Et la conclusion brutale, répétée si souvent par les maires locaux, par les retraités, par les couples promenant leurs chiens sur les plages où ils craignent désormais de tomber sur des corps échoués, est que c'est la faute de la Grande-Bretagne.
Après avoir observé l’évolution de cette crise au fil des décennies, depuis les camps autour du tunnel sous la Manche et les ports de ferry, jusqu’au phénomène plus récent des petits bateaux, de nombreux Français ressentent profondément la façon dont leurs propres vies et communautés ont été transformées par une crise qu’ils considèrent comme d’origine britannique.

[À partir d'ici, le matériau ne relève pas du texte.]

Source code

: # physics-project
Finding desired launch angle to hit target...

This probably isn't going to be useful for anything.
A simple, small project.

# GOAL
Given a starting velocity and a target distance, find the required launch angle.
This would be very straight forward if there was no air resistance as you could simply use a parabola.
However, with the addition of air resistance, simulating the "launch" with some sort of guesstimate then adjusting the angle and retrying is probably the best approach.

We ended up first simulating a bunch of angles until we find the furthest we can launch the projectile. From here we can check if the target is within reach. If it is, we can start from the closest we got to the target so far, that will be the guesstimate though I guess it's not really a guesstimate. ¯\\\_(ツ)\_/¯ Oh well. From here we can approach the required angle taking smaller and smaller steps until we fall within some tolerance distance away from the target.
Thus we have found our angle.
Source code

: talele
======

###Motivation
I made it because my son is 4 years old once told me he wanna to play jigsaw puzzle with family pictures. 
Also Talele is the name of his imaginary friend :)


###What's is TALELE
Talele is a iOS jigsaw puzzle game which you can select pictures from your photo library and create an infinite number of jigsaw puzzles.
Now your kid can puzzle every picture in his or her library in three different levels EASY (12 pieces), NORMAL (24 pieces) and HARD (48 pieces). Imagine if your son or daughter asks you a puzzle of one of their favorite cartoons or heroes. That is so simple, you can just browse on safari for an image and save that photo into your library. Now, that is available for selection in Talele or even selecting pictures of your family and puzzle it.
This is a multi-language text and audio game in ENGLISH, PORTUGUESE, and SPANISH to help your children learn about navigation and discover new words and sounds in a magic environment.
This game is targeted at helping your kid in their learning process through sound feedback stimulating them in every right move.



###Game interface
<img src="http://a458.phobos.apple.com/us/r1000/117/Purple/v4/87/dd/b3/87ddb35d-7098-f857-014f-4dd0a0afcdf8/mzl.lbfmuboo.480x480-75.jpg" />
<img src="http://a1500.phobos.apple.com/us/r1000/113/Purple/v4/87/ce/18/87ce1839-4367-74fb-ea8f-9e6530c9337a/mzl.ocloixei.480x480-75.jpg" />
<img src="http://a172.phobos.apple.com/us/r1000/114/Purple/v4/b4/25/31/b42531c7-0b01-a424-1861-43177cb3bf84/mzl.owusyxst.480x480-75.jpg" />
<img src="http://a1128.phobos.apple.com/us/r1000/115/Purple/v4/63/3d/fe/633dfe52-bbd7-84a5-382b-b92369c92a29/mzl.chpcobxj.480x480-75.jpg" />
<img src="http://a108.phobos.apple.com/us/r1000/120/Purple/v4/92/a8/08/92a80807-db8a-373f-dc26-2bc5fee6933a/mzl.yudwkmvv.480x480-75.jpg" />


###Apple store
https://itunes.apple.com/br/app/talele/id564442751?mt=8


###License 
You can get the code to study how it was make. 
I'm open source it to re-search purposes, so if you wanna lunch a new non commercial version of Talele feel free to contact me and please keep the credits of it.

Le ministre français de l'Intérieur, Gérald Darmanin, l'a évoqué mardi sur le port de Boulogne.

Il a condamné les passeurs, mais la plupart de ses commentaires se sont concentrés sur l'attrait de ce qu'il considère comme le marché du travail peu réglementé de la Grande-Bretagne, qui agit comme un aimant, attirant les jeunes Érythréens, les Soudanais déterminés, les Afghans, les Syriens et les Irakiens vers ce littoral, convaincus que s'ils parviennent à traverser ce dernier et court bras de mer – ou même à mi-chemin – ils finiront dans un pays où ils pourront trouver du travail, même sans les bons papiers.
Darmanin a appelé, comme il l'a fait à de nombreuses reprises, à un nouveau traité sur les migrants entre la Grande-Bretagne et l'Union européenne.
Ce faisant, il a évoqué une idée largement répandue en France, selon laquelle, quels que soient les efforts déployés pour lutter contre les réseaux de passeurs, ils ne seront jamais suffisants. Il s’agit d’une crise alimentée par les revendications de dizaines de milliers de migrants déterminés, plutôt que par les motivations lucratives d’un réseau de criminels.
Il existe une autre différence entre la réaction de la Grande-Bretagne et de la France à de tels moments. On peut le constater dans les gros titres des journaux et à la télévision.
La crise des petits bateaux fait peut-être la une des journaux au Royaume-Uni, mais en France – un pays actuellement préoccupé par ses propres troubles politiques et, franchement, fatigué de la situation sur sa côte nord – même douze décès dans la Manche font à peine la une des journaux.